Anyway I using a faster method, its a simple try and fail.

And it simple works like this:

- We start with a list of all clues,
- Shuffle the clues list,
- We try to find a clue that can be removed from our clue list (a clue can be removed if we can solve a puzzle with the remaining clues).
- When no more clues can be removed from the list we have found a puzzle and we stop.
- If a clue was taken from the list we repeat steps from step 2.

Well that’s it happy puzzling 😉

I am interested only in Zebra generator, and this is the second time I see the same approach to generating the puzzle (generating side is pretty thin on the net, unlike solving it). And what I don’t like with this approach that you have to have solver just to check if the clues are sufficient. I hope there is middle way — which is enough to check if the puzzle is not ambigous without actually computing the solution.

Hi,

I understand what you are saying I have the same problem looking for a zebra puzzle generator algorithm.

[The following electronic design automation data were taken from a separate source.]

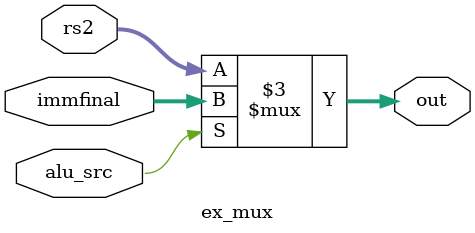
<source format=sv>
module ex_mux #(parameter n = 32) (
    input logic [n-1:0] rs2,         // Input from rs2
    input logic [n-1:0] immfinal,    // Input from immfinal
    input logic alu_src,              // Input for ALU source selection
    output logic [n-1:0] out         // Output
);
    // Mux logic here: select between rs2 and immfinal based on alu_src
    always_comb begin
        if (alu_src) begin
            out = immfinal;  // If alu_src is 1, select immfinal
        end else begin
            out = rs2;       // Otherwise, select rs2
        end
    end
endmodule


</source>
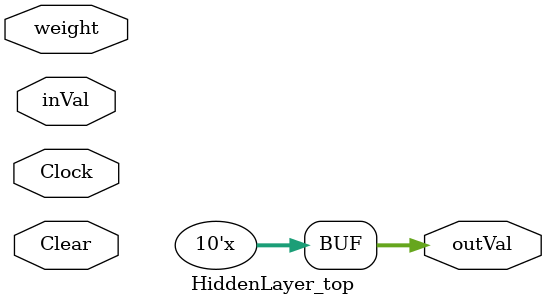
<source format=sv>
module HiddenLayer_top(
	input Clock, Clear, 
	input signed [9:0]weight,
	input [9:0]inVal,
	output reg [9:0]outVal);
	
	reg [9:0]mulVal;
	
	always@(posedge Clock ) begin
		if(Clear) begin
			outVal = 10'b0;
		end
	end
	
	always@(mulVal)begin 
		outVal = outVal + mulVal;
	end
	
	multiply mul(inVal,weight,mulVal);

endmodule
</source>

Well I am still working on my zebra lib and trying to improve it and I think there is one possibility to check if constrains are enough without running all combinations.

Lets say that our constrains vars have a domain, by adding constrains the variable will get less possible values, you will reach a unique solution when variables have only one possible value, because if you end up with more values it means constrains are not enough to restrict variables values.

This approach don’t require backtrack that will try all possible values until fail or end. Now what I am not sure is that there may be more complex deductions that may not be applied (at least on my lib) and using backtrack I force a try/fail search that I know it will drain all possible solutions.

My last implementation (https://github.com/fsvieira/zebrajs/blob/master/examples/zebra/puzzleslib.js#L405) uses kind of both, there is still a lot to improve, the idea is simple, I apply

clue constrains using unify that will constrain the values and then I try to find one solution using backtrack. If I could improve the constrain mechanism on variables I think I could discard backtrack. What do you think?